El encuentro con el Nilo es una de las experiencias más fascinantes para cualquier viajero que recorra Egipto.
Por Carlos Arturo Fernández
Era así desde el mundo antiguo. Cuando el griego Herodoto lo visitó en el período de mayor esplendor de Grecia y ya el mundo de los faraones estaba en decadencia, agobiado por los invasores persas, escribió con admiración que “Egipto es un don del Nilo”. Y hoy sigue siendo cierto que es el Nilo quien posibilita la vida, la cultura y el arte en medio de las arenas calcinantes del desierto libio.
Y escribo conscientemente “quien posibilita”, como si fuera una persona. Porque ante el Nilo uno tiene la impresión de que es una realidad sobrenatural, manifestación del amor y de la misericordia del cielo hacia la Tierra: un dios de belleza excepcional.
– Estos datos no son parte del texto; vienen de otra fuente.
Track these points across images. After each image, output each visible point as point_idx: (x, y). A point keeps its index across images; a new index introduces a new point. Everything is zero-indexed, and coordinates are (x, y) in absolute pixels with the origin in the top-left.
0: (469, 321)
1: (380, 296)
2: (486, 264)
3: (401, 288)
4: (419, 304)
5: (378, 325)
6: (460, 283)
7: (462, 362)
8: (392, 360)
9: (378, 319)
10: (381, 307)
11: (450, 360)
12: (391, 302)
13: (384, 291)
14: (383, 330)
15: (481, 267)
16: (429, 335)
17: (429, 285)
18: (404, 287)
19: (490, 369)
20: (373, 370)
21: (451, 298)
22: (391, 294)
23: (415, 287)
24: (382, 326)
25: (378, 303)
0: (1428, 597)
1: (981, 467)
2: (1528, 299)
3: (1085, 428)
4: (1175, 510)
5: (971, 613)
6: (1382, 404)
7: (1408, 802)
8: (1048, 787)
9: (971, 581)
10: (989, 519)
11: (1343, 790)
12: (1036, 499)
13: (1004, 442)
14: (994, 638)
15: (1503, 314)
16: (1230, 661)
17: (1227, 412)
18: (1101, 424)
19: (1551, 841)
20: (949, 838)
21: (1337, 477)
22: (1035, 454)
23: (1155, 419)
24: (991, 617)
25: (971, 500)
Un río increíblemente azul, al menos hasta atravesar El Cairo, la ciudad más grande de África; de aguas muy frescas si uno tiene la suerte de poder nadar al sur de Aswan, donde se experimenta el contraste entre el calor agobiante y un río casi helado que reconforta con su abrazo.
El paisaje de las orillas del Nilo parece nuevo y recién pintado, con sus colores nítidos y precisos: una franja azul seguida del verde intenso de la zona fértil que, muchas veces, alcanza a ser de apenas unos cuantos metros, y luego la arena dorada que se recorta de nuevo con el azul transparente del cielo.
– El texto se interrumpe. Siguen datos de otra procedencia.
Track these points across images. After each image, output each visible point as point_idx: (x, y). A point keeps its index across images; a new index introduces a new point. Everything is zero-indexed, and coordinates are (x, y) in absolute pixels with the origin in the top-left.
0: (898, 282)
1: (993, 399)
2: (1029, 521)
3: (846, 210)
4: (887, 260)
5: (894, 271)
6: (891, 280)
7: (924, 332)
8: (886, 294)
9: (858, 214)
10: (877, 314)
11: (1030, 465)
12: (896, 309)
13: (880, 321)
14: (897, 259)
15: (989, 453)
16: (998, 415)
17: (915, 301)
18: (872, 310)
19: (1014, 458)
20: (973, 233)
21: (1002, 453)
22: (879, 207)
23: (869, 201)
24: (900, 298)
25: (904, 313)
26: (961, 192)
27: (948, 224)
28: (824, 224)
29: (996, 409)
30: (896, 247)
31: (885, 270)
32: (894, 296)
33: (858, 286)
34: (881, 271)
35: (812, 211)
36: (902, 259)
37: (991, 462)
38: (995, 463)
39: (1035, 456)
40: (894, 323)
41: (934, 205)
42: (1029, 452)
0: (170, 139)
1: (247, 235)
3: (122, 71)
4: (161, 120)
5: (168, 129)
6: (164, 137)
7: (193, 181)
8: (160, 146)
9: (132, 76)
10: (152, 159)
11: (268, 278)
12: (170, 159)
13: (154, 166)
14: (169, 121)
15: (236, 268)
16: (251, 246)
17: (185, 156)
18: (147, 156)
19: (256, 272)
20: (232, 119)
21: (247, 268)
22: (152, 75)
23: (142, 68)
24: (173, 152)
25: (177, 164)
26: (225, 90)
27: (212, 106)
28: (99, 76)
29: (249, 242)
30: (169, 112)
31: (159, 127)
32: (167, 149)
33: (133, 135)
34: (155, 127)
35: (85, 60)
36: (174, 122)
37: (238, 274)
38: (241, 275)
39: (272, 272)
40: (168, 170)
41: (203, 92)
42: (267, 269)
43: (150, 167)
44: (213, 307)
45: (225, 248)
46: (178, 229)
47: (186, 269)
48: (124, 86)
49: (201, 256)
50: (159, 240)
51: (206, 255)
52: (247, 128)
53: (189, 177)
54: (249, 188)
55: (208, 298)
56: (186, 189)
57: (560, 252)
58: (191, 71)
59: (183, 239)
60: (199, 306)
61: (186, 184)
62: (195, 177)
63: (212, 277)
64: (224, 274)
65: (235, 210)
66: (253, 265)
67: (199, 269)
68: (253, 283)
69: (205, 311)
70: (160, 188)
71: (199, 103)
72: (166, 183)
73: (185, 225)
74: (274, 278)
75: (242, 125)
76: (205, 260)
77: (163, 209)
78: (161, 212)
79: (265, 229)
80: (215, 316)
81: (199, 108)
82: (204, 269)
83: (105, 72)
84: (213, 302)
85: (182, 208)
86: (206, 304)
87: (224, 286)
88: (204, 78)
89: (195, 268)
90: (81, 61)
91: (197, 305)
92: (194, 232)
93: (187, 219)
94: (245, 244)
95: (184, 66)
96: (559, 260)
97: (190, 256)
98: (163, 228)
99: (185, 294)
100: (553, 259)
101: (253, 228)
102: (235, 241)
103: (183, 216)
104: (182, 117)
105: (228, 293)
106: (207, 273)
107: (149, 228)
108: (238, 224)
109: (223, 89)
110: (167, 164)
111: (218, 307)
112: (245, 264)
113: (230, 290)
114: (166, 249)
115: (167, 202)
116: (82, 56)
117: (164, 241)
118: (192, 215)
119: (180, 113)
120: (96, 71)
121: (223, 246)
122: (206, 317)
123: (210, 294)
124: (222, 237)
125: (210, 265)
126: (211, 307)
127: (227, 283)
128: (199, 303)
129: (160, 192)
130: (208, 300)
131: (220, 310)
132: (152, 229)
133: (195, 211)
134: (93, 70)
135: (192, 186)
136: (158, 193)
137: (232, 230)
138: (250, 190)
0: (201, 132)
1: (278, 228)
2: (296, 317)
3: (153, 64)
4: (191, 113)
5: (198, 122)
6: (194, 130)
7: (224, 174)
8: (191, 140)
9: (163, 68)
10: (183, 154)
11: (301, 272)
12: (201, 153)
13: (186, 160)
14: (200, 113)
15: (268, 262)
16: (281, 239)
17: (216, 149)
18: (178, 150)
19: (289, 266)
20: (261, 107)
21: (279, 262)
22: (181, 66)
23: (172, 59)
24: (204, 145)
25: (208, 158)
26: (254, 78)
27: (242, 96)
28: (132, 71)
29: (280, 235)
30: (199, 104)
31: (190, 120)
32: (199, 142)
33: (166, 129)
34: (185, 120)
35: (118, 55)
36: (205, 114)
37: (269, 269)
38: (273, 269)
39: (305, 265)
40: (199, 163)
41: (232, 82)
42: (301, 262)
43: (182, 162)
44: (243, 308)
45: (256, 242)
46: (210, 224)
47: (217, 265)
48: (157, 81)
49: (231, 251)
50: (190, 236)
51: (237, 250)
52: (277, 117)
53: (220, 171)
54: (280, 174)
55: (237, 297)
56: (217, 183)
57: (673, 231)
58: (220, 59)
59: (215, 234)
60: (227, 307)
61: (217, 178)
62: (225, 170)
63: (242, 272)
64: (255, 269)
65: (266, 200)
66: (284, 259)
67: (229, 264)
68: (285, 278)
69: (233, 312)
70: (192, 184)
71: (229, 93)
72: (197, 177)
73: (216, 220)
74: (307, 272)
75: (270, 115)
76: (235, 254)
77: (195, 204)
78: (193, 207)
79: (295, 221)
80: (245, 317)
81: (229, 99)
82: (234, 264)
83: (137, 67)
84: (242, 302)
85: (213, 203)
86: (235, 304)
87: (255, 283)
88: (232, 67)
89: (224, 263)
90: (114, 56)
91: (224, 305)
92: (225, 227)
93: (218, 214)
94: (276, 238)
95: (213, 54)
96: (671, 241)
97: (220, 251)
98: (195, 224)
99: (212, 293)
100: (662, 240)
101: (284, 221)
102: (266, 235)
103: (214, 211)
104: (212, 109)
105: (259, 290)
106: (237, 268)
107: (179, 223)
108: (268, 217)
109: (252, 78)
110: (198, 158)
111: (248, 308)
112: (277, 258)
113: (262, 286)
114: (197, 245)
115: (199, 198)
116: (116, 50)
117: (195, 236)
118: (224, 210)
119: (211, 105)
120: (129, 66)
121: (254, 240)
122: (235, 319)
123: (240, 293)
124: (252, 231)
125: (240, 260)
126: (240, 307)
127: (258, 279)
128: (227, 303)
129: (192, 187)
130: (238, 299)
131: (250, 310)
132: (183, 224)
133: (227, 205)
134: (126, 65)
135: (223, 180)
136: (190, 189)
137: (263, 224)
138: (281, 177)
Sin embargo, el momento más sublime es siempre el atardecer cuando, después de una jornada de luminosidad extrema, que llega a ser agobiadora, el Sol empieza a perder fuerza.
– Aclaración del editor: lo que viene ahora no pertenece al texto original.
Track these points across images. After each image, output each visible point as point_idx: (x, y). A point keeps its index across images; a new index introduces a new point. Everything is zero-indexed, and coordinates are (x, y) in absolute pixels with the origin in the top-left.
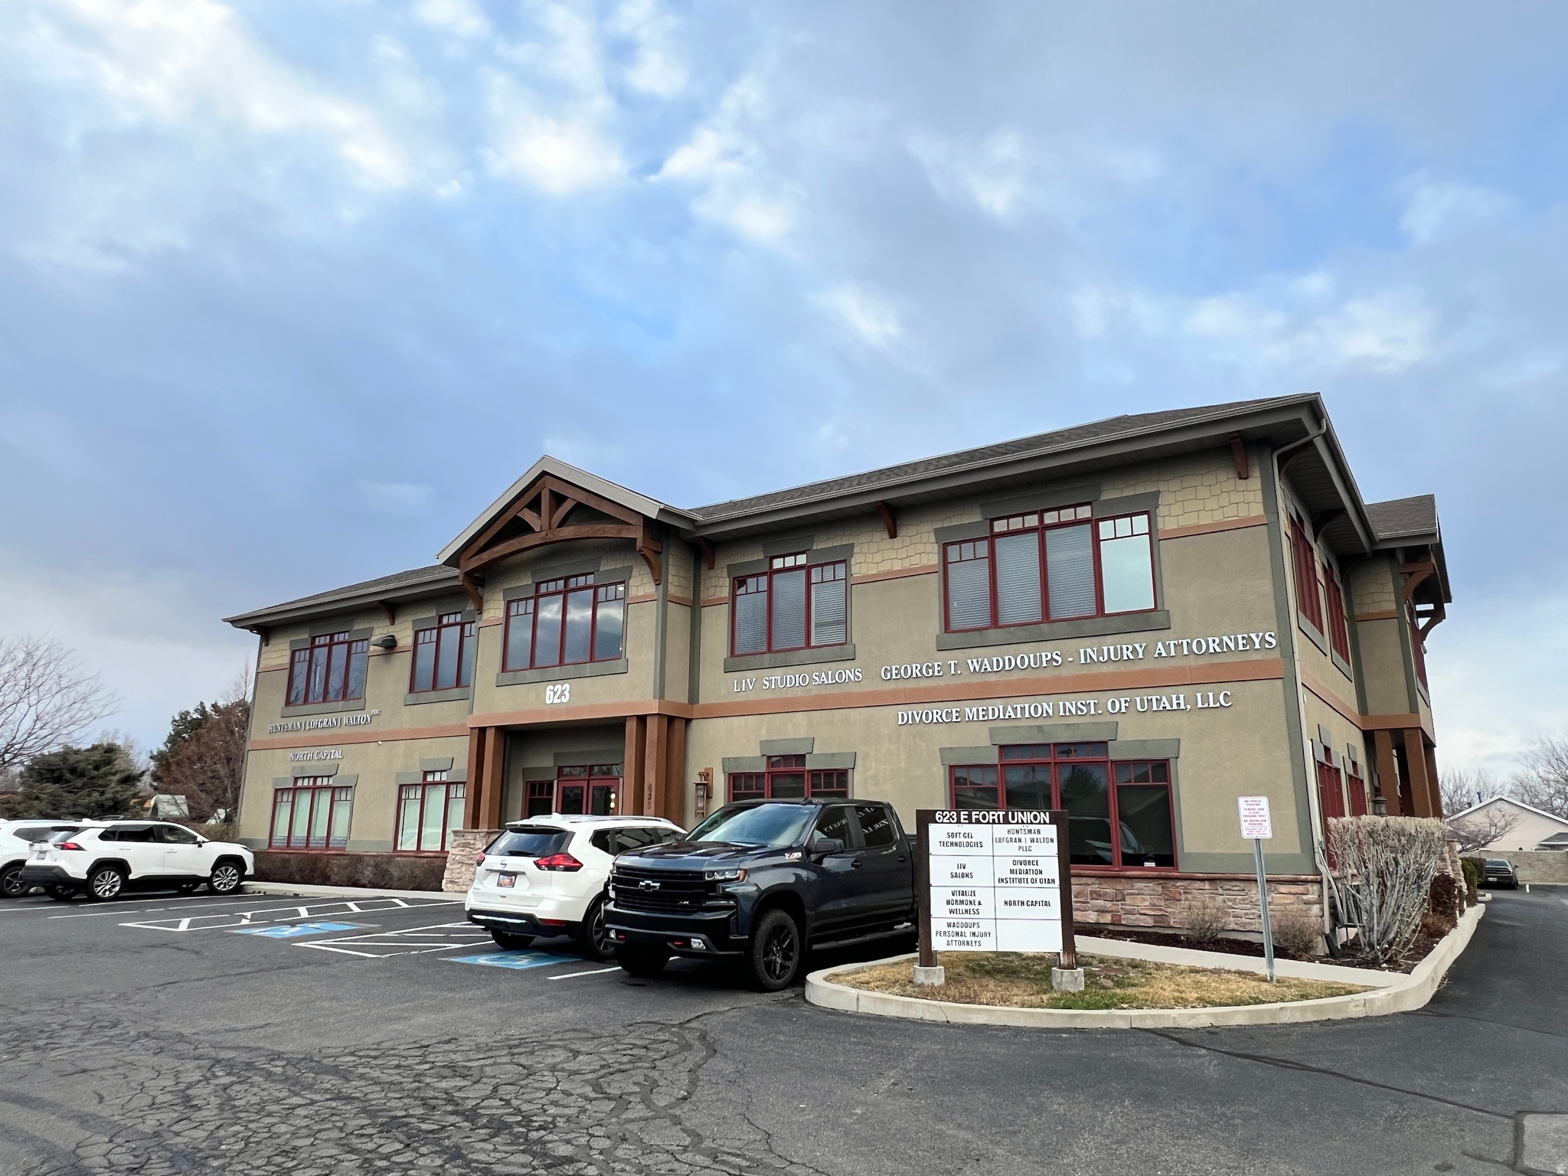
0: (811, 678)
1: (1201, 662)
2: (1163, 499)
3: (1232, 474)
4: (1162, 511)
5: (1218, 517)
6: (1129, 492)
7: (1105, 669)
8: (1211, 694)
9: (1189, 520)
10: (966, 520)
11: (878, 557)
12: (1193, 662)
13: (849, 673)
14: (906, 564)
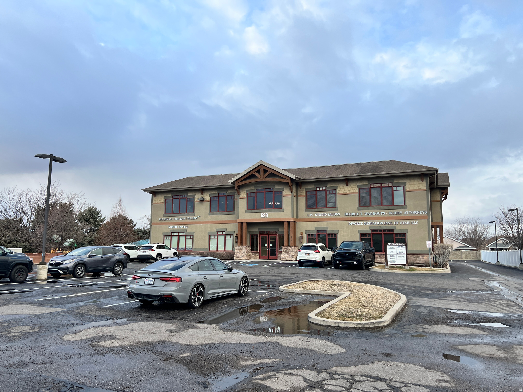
0: (327, 214)
1: (413, 215)
2: (407, 184)
3: (420, 180)
4: (406, 186)
5: (417, 188)
6: (400, 182)
7: (394, 216)
8: (414, 222)
9: (412, 188)
10: (365, 184)
11: (344, 190)
12: (411, 215)
13: (337, 214)
14: (350, 192)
En el Antiguo Egipto todas las dimensiones de la existencia dependían del Sol: la religión, el ejercicio del poder, la organización del Estado, la vida de las personas antes y después de la muerte, el trabajo, las artes. Y ahora al atardecer, cuando el Sol declina, la vida egipcia empieza a detenerse. Los campesinos que trabajan sus campos fértiles a orillas del Nilo desde hace más de seis mil años, regresan a la seguridad de sus casas, construidas con las mismas técnicas milenarias; los animales descansan; las falucas buscan sus puntos de amarre y bajan sus velas blancas como queriendo ocultarse entre las sombras; y hasta los barcos turísticos dan la sensación de detenerse para asistir al espectáculo de la muerte del Sol.
Casi siempre el cielo de Egipto está libre de nubes y, por eso, los atardeceres se encienden de un rojo intenso que paulatinamente es derrotado por la oscuridad que avanza; a veces unas cuantas nubes interfieren con el Sol que las ilumina de forma dramática.
Hace apenas pocas décadas, en un Egipto menos electrificado que el de hoy, tras la desaparición del Sol llegaba muy pronto la oscuridad que producía una cierta desazón. Pero todavía ahora, como parece ocurrir indefectiblemente en la vida, al fin vencen las sombras y crece la sensación de inseguridad. Los antiguos egipcios sabían que en la noche reinaban todos los peligros, las amenazas cósmicas y demoníacas que podían llegar a destruir toda la realidad.
Quizá por eso, como una herencia que se transmite a través de la memoria de los siglos, el viajero que cruza Egipto se alegra de nuevo a la mañana siguiente, después de vencer las amenazas de la muerte nocturna. Entonces para todos, y también para el viajero, la vida puede continuar.